Xintai signed 12 projects with Zhongguancun to establish intelligent manufacturing industry parks with a total investment of 3.28 billion yuan.
The city in central Shandong is also looking to become a hub for renewable energy, and signed a Memorandum of Understanding (MoU) with five leading domestic energy enterprises to build a photovoltaic (PV) solar power generation project on the city's mining sites.
The PV project is also part of Xintai's contribution to the CoRE program, an initiative launched by the Sino-German Climate Change Program in April 2015, which aims to turn the city into a "new energy demonstration city" integrating PV power generation projects with green agriculture initiatives, research and education programs, and tourism projects.
Xintai plans to make an upgraded coal power industry, high-end manufacturing and emerging industries the three pillars of its local economy.
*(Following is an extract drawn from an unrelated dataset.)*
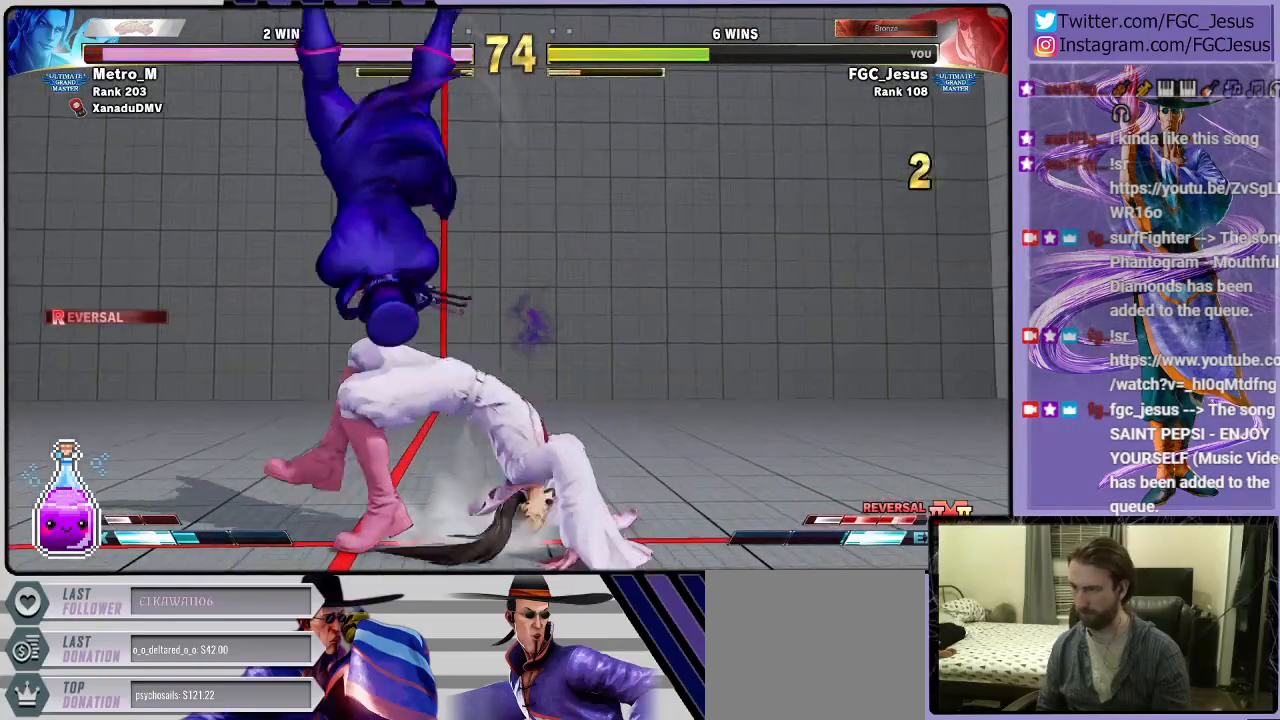
{"buttons": ["DPAD_DOWN", "DPAD_RIGHT"], "left_stick": "center", "right_stick": "center", "events": []}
It will support these three pillars by developing industrial clusters, including electric transmission and transformation equipment, photoelectric technology and aseptic packaging material.
Another important project is the August 2016 merger of Xintai-based LED manufacturer Prosperous Star Optoelectronics and UK-based Graphene Lighting, the company founded by Andre Geim, the man who discovered graphene.
The deal is a sign of the importance Xintai is attaching to the new material industry, and also heralds a new breakthrough for the graphene industry itself: The company will be the first enterprise to realize the large-scale application of graphene in in LED lighting.
Xintai is looking to build on this success, and plans to develop a graphene industry cluster in the city by building the largest graphene industry base in China.
The city also promises to optimize its services, including e-commerce, financial insurance and culture creativity. And it never stops developing modern agriculture featuring organic vegetation, forest and fruits, tea, silk and livestock.